The potential harshness of a forfeiture against a property owner with no alleged criminal conduct, or minor culpability, however, must be recognized in any excessiveness inquiry, and we find doing so comfortably fits within the United States Supreme Court’s gross disproportionality test. Therefore, we must be wary of forfeiture imposing greater punishment than appropriate for the underlying crime itself. Indeed, a civil in rem proceeding can be viewed in one way as a “super criminal” proceeding, in which a property owner is punished through the seizure of his or her property, but without all the safeguards associated with criminal proceedings. While Fourth and Fifth Amendment protections are applicable to civil forfeiture proceedings, there is no right to counsel for individuals subjected to forfeiture proceedings.

In balancing personal property rights and the deterrent effect of forfeiture, the court says law enforcement must apply the law with restraint and the judicial system must act more rigorously when handling these cases. The loss of a home is a life-changing event for those on the end of a forfeiture claim.

In Pennsylvania, as elsewhere, the home is an especially significant type of property. The loss of one’s home, regardless of its monetary value, not only impacts the owner, but may impact other family members, and one’s livelihood. Indeed, the home is where one expects the greatest freedom from governmental intrusion; it not only occupies a special place in our law, but the most exacting process is demanded before the government may seize it.

It goes on to point out the trial court failed to examine this as thoroughly as it should have, especially given the impact it would have on the elderly owner — and it gave far too much credence to the government’s arguments.
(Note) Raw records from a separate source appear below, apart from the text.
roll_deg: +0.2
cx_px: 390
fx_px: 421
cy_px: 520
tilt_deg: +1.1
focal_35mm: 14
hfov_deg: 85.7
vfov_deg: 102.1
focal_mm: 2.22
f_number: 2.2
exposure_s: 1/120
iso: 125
As noted by the Commonwealth [appeals court], various parts of the record were not considered, or at least addressed, by the trial court. Specifically, the court did not address Appellee’s past dealings with her son when she discovered drug usage; her contention that she did not see any drugs in her home or van; her explanation that she only allowed her son to return home due to her belief that he had stopped using illegal drugs; her assertions that, if she had found drugs in her home, she would have evicted her son; that no neighbors or the block captain reported knowledge of drug dealing from the home or problems with Appellee’s son; that she requested from police some proof that her son was selling drugs, but that no proof was ever proffered; and the failure of the police to arrest her son after executing a search warrant on the home in November 2009. All of these circumstances should have been accounted for and considered by the trial court in rendering its decision. Furthermore, the prospect of evicting Appellee’s son needed to be contemplated in the context of an elderly widow with serious health challenges who relied upon her son for living assistance. The trial court should have considered what was reasonable under these circumstances.
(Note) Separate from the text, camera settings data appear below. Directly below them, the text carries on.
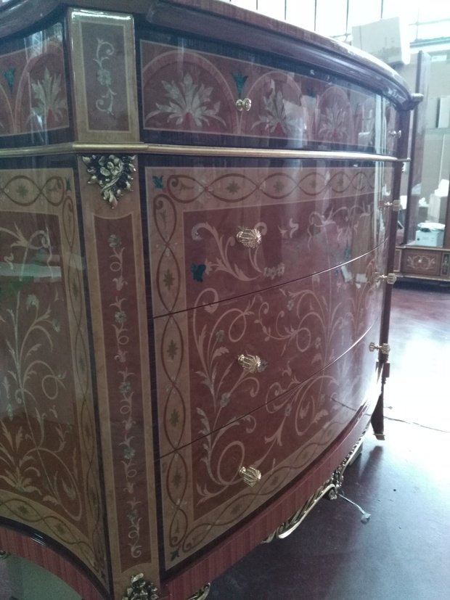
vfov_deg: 63.5
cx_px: 225
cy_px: 300
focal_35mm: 28
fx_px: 485
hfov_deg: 49.7
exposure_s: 1/25
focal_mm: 2.96
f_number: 2
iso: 1197
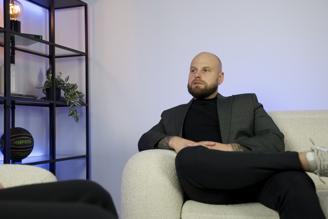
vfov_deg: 27.5
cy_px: 99
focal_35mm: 49
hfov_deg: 40.3
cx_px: 142
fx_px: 447
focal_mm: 42
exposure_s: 1/125
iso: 640
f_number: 3.5
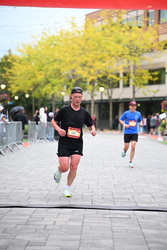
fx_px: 765
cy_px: 125
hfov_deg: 12.5
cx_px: 84
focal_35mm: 110
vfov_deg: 18.6
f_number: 2.8
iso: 1250
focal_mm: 110
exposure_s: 1/2000
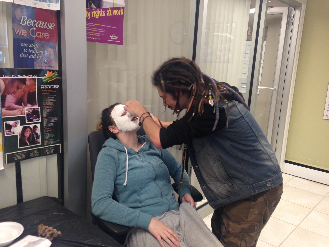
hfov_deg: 55.4
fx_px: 314
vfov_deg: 42.9
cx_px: 164
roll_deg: -3.8
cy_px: 124
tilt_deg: -15.6
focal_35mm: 33
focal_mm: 4.12
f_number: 2.4
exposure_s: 1/20
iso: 50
This isn’t a reform effort or a drastic rereading of the state’s forfeiture statutes. It’s a warning from the state’s highest courts that lower courts are no longer welcome to turn in cursory reviews of forfeiture claims. As it points out in a footnote, it’s not setting new precedent: it’s just letting everyone know the law will be interpreted far more precisely than it has been.
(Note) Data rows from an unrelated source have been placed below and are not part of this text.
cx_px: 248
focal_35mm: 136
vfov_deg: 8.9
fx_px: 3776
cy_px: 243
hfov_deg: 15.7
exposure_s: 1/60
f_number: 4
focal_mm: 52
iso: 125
In requiring such review, we are not upsetting the statutory burdens of proof found in the Forfeiture Act as asserted by the Commonwealth. Rather, we are mandating compliance with that statute and our case law, and ensuring that innocent property owners are not dispossessed of what may be essential possessions — even though not convicted of or even charged with a crime — without rigorous scrutiny by the courts.

This is the way it always should have been. It’s just taken until 2017 to hit critical mass in the Pennsylvania court system.